7. NUCLEAR WASTE:
Presidential panel grills NRC on Japan crisis, spent fuel
Published:
Federal nuclear regulators caught heat today from a high-profile presidential panel investigating storage options for U.S. nuclear waste.
Members of the Blue Ribbon Commission admonished the Nuclear Regulatory Commission for its slow response to the March 11 earthquake and tsunami that damaged reactors and spent-fuel pools at Japan's Fukushima Daiichi nuclear complex.
"So you're saying that at this time, as a result of the Japanese accident, there is nothing that needs to be done in the American nuclear reactors process," former Rep. Lee Hamilton (D-Ind.), co-chairman of the Blue Ribbon Commission, asked an NRC staffer. "It seems to me, 60 days after this accident you ought to be able to have reached some very firm conclusions about what, if anything, is necessary."
Lawrence Kokajko, the acting deputy director of NRC's Office of Nuclear Materials Safety and Safeguards, said the agency to date has found nothing that undermines the agency's confidence in the U.S. nuclear fleet and that a complex safety review currently under way could generate recommendations for regulators and licensees.
"It also reflects on the question the president has asked us about the back end of the fuel cycle, because a portion of the back end of the fuel cycle is at Fukushima," said Albert Carnesale, who sits on the panel and is also a professor at the University of California, Los Angeles.
Kokajko said he would not have more information until NRC completes its safety review this summer and issues public reports.
John Rowe, the chairman of Exelon Corp., defended the commission and the nuclear industry in what he called "the worm's perspective on the bird." The NRC, he said, has a long history of gathering and incorporating crucial safety information to make U.S. reactors safer.
NRC acknowledged that about 400 fuel assemblies were in dry cask storage at the Fukushima site and were stored at a higher elevation and farther away from the shore than the plant's six reactors. The dry casks were affected by the tsunami, Kokajko said, but he did not believe they were knocked over, adding that the commission is reviewing the robustness of dry storage systems.
President Obama created the Blue Ribbon Commission after pulling support for developing a nuclear waste repository at Yucca Mountain in Nevada. He directed the panel to conduct a comprehensive review of policies for managing the back end of the nuclear fuel cycle.
The panel's subcommittees are presenting draft recommendations for the full committee's consideration today, including one on an interim storage system.
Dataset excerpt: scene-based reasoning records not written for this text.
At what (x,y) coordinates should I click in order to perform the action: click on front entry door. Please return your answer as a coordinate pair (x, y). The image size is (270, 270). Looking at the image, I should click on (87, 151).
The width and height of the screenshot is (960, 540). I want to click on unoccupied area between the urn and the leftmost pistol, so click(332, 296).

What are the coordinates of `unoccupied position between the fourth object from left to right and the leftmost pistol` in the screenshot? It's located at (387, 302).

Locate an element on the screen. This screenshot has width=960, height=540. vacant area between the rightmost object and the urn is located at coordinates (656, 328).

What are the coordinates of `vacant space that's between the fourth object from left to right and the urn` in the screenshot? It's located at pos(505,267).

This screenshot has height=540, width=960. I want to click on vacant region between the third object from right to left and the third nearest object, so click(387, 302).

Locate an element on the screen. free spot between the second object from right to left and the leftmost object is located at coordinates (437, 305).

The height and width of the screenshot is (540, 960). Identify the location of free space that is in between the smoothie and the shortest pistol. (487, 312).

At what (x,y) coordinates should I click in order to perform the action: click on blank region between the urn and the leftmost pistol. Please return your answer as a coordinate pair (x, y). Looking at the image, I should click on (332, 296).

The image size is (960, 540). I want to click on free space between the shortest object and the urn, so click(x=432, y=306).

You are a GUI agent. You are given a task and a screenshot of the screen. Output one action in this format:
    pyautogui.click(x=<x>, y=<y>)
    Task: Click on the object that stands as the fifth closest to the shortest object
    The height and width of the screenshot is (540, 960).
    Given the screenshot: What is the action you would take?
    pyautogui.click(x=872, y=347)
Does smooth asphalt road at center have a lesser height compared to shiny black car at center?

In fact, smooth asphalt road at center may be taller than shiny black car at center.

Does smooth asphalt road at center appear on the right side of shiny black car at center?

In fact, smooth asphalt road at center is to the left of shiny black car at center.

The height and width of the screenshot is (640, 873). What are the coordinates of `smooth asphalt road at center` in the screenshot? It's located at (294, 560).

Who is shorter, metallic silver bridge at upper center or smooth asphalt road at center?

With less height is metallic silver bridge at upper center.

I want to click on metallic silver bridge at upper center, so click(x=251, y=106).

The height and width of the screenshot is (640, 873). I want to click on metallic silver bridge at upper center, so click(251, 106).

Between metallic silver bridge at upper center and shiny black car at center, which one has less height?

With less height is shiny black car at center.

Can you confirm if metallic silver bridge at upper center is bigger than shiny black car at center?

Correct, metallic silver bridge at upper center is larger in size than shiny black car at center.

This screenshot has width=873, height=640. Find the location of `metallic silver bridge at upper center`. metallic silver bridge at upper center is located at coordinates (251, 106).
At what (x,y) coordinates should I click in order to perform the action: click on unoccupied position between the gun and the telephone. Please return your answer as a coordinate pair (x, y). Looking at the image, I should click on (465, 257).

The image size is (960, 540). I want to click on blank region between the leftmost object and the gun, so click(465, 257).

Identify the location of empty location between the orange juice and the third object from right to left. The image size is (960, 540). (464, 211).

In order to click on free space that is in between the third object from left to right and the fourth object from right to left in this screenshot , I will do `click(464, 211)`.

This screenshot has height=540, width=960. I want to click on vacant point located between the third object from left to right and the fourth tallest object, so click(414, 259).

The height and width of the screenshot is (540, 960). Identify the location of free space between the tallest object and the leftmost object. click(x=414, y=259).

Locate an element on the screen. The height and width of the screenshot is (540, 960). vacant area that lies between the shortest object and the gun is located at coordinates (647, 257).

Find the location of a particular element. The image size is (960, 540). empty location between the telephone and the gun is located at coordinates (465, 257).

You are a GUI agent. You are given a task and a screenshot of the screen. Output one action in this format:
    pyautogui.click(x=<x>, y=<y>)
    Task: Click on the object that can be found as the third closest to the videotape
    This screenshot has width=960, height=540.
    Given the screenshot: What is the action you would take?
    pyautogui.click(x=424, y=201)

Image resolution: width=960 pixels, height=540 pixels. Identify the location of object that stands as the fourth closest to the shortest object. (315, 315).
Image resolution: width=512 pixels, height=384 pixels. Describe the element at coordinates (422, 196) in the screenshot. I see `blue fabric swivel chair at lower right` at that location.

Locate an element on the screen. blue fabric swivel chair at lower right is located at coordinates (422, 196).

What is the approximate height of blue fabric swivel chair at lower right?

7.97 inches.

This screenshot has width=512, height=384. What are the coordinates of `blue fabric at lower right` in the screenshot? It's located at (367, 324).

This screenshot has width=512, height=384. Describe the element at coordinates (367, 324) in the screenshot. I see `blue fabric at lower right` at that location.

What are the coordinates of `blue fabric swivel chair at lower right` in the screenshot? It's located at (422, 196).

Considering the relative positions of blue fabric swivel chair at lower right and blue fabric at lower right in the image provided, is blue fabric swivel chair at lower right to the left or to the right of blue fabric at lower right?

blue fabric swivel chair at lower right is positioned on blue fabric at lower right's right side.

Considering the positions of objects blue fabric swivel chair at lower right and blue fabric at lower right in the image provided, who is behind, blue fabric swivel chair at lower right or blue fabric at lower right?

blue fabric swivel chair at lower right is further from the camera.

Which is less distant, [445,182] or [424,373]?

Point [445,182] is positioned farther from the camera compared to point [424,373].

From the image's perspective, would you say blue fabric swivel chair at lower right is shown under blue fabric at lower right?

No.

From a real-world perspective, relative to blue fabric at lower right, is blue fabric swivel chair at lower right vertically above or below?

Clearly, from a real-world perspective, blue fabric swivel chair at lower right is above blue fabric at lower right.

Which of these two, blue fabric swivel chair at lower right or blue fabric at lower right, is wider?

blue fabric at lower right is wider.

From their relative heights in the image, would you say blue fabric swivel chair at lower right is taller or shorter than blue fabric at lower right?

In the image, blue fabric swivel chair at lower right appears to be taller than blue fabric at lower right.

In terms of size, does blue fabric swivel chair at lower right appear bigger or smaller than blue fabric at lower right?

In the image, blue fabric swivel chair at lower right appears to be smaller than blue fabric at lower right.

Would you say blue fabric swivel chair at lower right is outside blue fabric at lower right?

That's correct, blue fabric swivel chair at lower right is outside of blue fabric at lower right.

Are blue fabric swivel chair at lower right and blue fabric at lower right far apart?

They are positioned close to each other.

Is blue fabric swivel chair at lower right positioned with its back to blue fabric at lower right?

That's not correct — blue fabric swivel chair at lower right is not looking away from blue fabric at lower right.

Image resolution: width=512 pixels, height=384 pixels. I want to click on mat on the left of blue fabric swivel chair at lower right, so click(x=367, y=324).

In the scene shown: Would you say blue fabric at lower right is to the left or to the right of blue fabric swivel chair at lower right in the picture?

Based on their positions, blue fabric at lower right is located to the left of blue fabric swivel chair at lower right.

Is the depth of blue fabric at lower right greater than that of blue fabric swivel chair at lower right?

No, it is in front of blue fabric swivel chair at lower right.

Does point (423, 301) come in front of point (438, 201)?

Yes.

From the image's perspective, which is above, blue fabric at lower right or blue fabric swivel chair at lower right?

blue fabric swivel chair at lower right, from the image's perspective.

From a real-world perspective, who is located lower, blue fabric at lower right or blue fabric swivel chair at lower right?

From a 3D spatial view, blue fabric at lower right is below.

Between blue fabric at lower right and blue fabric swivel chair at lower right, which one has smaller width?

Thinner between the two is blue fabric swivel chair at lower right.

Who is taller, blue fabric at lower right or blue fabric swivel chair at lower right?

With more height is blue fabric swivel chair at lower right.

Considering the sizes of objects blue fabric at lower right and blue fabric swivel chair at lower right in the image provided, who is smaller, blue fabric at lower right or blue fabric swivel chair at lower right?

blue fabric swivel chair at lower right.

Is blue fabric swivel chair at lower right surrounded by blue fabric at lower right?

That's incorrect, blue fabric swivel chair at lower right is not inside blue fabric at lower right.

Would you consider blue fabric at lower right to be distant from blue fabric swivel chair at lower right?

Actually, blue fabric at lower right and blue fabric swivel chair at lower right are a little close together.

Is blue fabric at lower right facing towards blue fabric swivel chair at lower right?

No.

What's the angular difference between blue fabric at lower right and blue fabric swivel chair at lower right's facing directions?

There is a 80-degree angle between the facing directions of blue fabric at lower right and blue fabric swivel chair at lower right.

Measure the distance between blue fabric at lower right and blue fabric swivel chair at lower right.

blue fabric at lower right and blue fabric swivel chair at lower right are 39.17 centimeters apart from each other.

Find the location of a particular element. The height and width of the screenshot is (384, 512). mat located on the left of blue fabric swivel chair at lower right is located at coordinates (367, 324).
That system could include one or more interim storage units and be paid for by the Treasury Department's Nuclear Waste Fund, which is receiving payments now from utilities. Members of one subcommittee recommended the first fuel transferred to the new facility come from nine decommissioned U.S. reactors. Phil Sharp, a member of the presidential panel, said the sites could be established under existing legislation but would have to be licensed by the NRC and accepted by their communities.
The committee will formulate recommendations for storing, processing and disposing of civilian and defense nuclear waste. A draft report is expected in July and a final report next January.
Yucca off the table
The commission will not be reviewing the use of Yucca Mountain as a repository -- a point of high contention -- even though the federal government has spent more than $12 billion on the site. Instead, the commission will look at alternatives for housing more than 65,000 metric tons of spent fuel currently being stored near reactors in 33 states, which is expected to double by 2055 (Greenwire, May 10).
Allison Macfarlane, a member of the panel and an associate professor at George Mason University, said financial concerns are preventing NRC from mandating that spent nuclear fuel currently being stored in wet pools across the nation be transferred to dry storage systems.
"This is not a complicated problem; the only sticking point is the price tag, which isn't really that high relative to losing a reactor," Macfarlane said. "It just seems to me it's fairly straightforward to carry this out; you just figure out who you attach that cost to and move on."
Jennifer Uhle, deputy director of NRC's Office of Nuclear Regulatory Research, said licensees must demonstrate under NRC rules that the only heat generated in spent fuel pools comes from cooling rods, not the fission process, as well as showing there is adequate instrumentation and heat removal from the pool.
Macfarlane asked why regulators are not forcing licensees to move the fuel into dry cask storage systems, which would free up more space in spent fuel pools and potentially head off a dangerous situation if the pool is damaged during an emergency, as was the case in Japan.
Uhle said the commission has not conducted a risk assessment study to determine whether wet pools or dry storage systems are safer but believes the methods are equally safe.
Uhle also acknowledged that NRC rules restrict the commission from requiring the transfer of nuclear waste from wet to dry storage and that cost-benefit analyses must be conducted to ensure the safety benefits match the cost of such projects.
"We would have to show that the additional requirement improves safety or reduces the amount or the potential for dose to be imposed on the public," Uhle said. "The benefit of dose saving has to be enough to warrant the cost, and in our regulatory guidance there is a certain value -- it's $2,000 per person rem averted."